Again, she shook her head, hoping to clear it. How easy it would be to lose herself in their banter. When she was alone with him, she could almost forget the world outside of herself: her father was not dying, his family had no quarrel with him, there was no Mr. Collins or Miss de Bourgh. They had managed to create a strange sort of vacuum where they could discuss their concerns while overlooking them, too.
To accept him in this quiet and illusory space when they had to live in a reality with harsh, unavoidable consequences seemed the utmost folly. Yet, to reject this man who caused her pulse to quicken and her mind to race in order to marry her silly, pretentious cousin seemed equally foolish.
“Come, let us speak seriously for a moment,” he said.
“That is precisely what I am trying to do. You have nothing to gain by marrying me. And do not,” she added quickly when he began to speak, “suggest love again, for I do not believe it.”
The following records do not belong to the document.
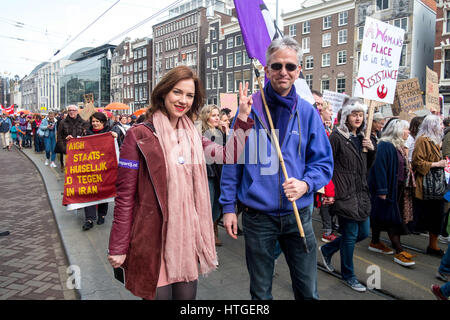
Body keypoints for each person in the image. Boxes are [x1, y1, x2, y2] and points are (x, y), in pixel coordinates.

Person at [108, 65, 254, 300]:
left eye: (189, 95)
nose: (183, 100)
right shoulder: (139, 135)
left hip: (185, 240)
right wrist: (118, 245)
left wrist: (244, 117)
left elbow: (229, 155)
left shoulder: (194, 135)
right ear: (164, 92)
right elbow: (124, 195)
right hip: (153, 240)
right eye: (177, 92)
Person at [220, 37, 334, 300]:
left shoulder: (307, 113)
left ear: (299, 70)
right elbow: (232, 161)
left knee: (307, 291)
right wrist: (228, 207)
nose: (284, 72)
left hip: (299, 215)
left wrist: (306, 183)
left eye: (290, 66)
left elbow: (324, 163)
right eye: (277, 65)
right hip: (258, 217)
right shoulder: (248, 109)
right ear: (267, 69)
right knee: (260, 293)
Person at [319, 98, 375, 292]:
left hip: (360, 194)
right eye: (354, 114)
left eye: (361, 115)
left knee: (363, 233)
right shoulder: (336, 137)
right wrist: (329, 191)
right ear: (346, 117)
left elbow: (366, 168)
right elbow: (326, 164)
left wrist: (371, 150)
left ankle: (328, 249)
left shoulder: (362, 138)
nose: (358, 118)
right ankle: (348, 275)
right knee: (350, 235)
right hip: (344, 194)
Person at [368, 119, 417, 266]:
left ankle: (375, 242)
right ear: (398, 130)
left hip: (394, 188)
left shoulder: (396, 146)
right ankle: (399, 250)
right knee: (392, 220)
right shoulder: (385, 145)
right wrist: (382, 190)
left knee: (381, 216)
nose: (408, 132)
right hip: (386, 189)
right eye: (406, 129)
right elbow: (380, 168)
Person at [411, 115, 447, 257]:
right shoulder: (422, 140)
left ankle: (433, 245)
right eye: (440, 124)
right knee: (424, 215)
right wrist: (437, 164)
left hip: (436, 185)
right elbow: (417, 163)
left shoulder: (437, 141)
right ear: (432, 125)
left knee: (437, 215)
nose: (443, 127)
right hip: (426, 185)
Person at [81, 112, 118, 231]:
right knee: (89, 192)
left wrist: (116, 138)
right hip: (89, 168)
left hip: (104, 168)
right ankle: (89, 219)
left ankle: (102, 214)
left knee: (103, 191)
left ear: (103, 122)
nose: (95, 124)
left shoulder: (110, 133)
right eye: (93, 121)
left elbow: (120, 147)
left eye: (98, 121)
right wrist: (71, 140)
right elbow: (79, 147)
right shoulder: (86, 133)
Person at [200, 104, 225, 246]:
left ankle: (210, 233)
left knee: (216, 207)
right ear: (206, 116)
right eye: (214, 115)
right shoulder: (202, 133)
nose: (217, 118)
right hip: (207, 174)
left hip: (218, 174)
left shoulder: (219, 132)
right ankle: (204, 240)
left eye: (218, 115)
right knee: (207, 208)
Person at [317, 101, 337, 243]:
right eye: (329, 110)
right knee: (325, 200)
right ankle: (327, 231)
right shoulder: (320, 129)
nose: (331, 112)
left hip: (329, 170)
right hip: (322, 170)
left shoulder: (327, 128)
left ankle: (329, 228)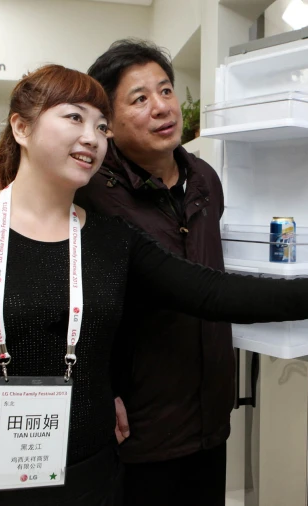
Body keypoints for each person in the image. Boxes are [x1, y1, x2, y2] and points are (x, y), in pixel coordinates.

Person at [0, 64, 308, 506]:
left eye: (100, 126)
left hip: (92, 479)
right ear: (21, 127)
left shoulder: (110, 239)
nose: (91, 137)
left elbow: (207, 291)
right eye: (73, 118)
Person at [73, 39, 235, 505]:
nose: (162, 107)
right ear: (108, 122)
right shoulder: (93, 195)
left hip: (210, 414)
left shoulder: (204, 178)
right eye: (139, 99)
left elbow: (210, 283)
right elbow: (72, 302)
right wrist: (99, 391)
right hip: (136, 423)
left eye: (165, 91)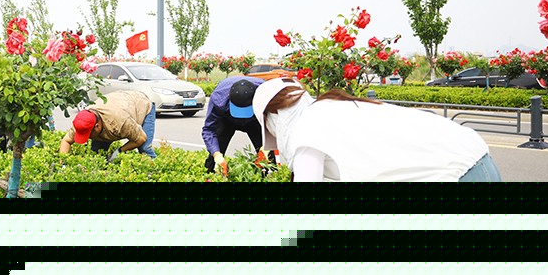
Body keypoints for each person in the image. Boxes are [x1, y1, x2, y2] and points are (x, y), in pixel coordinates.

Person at [250, 77, 503, 182]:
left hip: (458, 175)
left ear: (274, 117)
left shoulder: (306, 131)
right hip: (477, 161)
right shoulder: (328, 107)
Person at [59, 90, 156, 161]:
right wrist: (62, 164)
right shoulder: (82, 121)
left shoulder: (120, 122)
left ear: (97, 126)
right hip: (118, 102)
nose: (87, 138)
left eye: (88, 135)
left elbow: (141, 138)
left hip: (141, 105)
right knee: (97, 153)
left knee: (144, 149)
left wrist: (119, 151)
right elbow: (66, 141)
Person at [201, 76, 265, 175]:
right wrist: (217, 155)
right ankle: (211, 175)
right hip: (227, 119)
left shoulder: (266, 95)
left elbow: (275, 126)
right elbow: (209, 129)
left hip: (254, 120)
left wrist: (265, 149)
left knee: (268, 158)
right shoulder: (218, 98)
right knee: (214, 158)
“I see. You think me as untrustworthy as Wickham.”
“Oh, now who is being coy? I meant no such thing! But to speak of love when our lives are in such disarray…How can we possibly know our true feelings when we both want to escape our current circumstances?”
“Do you suppose that I have not already considered that? Very well, let us put aside love for the moment,” he said. “We will speak of this with cold, calculating reason. We both have something to gain from such a union.”
“It is clear what I have to gain,” she said. “If the rumors of your wealth contain even a sliver of truth, you could provide security for my family after…” She swallowed. “But you cannot cure my father. You cannot keep Longbourn from being entailed away. If I am going to marry for material reasons alone, I had better choose Mr. Collins, if he proposes.”
“That is absurd. You cannot tell me that you respect Mr. Collins. You may call me proud, but I am certain that you have some measure of respect for me.”
“I will call you proud, but not for that observation. I do respect you, very much,” she added, her voice breaking. “That is why I do not think it is wise to accept. I would bring nothing beneficial to this marriage. I have no fortune and no connections—or rather, inferior connections, I believe you called them. You would eventually come to regret making such a hasty declaration of marriage, one that might separate you from your sister forever.”
“What I would regret,” he replied, “is if I did not act. Before I stepped onto the balcony and saw you, I faced two deplorable paths. On the one hand, I could take no action; I could accept the fact that Georgiana was lost to me. This, however, I knew to be impossible. The only other alternative was to marry my cousin. I promise you this, Miss Bennet: that marriage proposal, long considered and eminently sensible, would be the regrettable one.”
“Perhaps, but it does not follow that you will not one day find this marriage proposal regrettable, as well. I have nothing to offer you beyond repartee and these…these feelings that may or may not be lasting.”
“Do you want to know what you have to offer me? A choice, one that I will have made not because it is what society expects of me, not because it is my duty to my family, but because I believe it to be best.”